**What you need to do:** Counting task for the entries below: give the number of lines that contain the word "July", with no other text.

**Data shown:**
+ + + + + + +

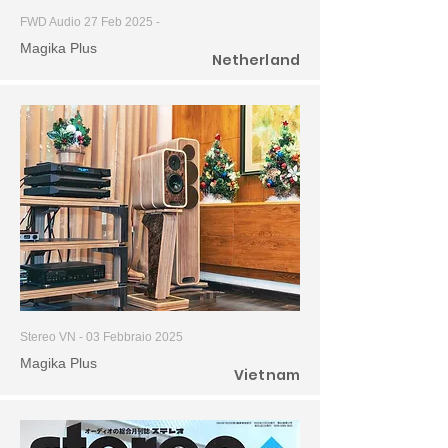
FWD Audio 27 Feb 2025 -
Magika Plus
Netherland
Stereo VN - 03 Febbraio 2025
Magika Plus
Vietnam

+ + + + + + +

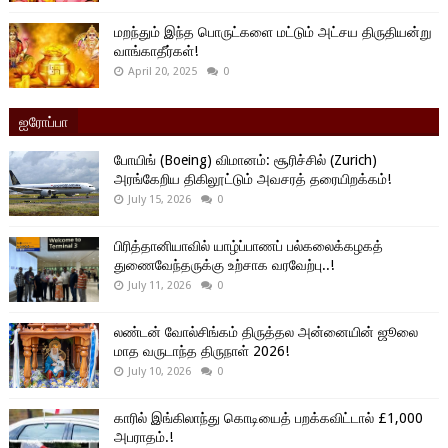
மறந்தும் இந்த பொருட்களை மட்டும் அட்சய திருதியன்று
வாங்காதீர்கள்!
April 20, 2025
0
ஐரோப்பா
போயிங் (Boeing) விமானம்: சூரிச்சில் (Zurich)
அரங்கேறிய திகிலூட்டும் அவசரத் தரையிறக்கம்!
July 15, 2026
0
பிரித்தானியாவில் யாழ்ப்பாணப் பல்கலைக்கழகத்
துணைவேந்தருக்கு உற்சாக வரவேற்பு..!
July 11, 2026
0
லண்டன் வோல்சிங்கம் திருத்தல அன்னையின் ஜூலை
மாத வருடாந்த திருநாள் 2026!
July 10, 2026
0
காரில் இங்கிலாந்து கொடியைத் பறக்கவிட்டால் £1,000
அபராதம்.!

+ + + + + + +

**Task output:** 3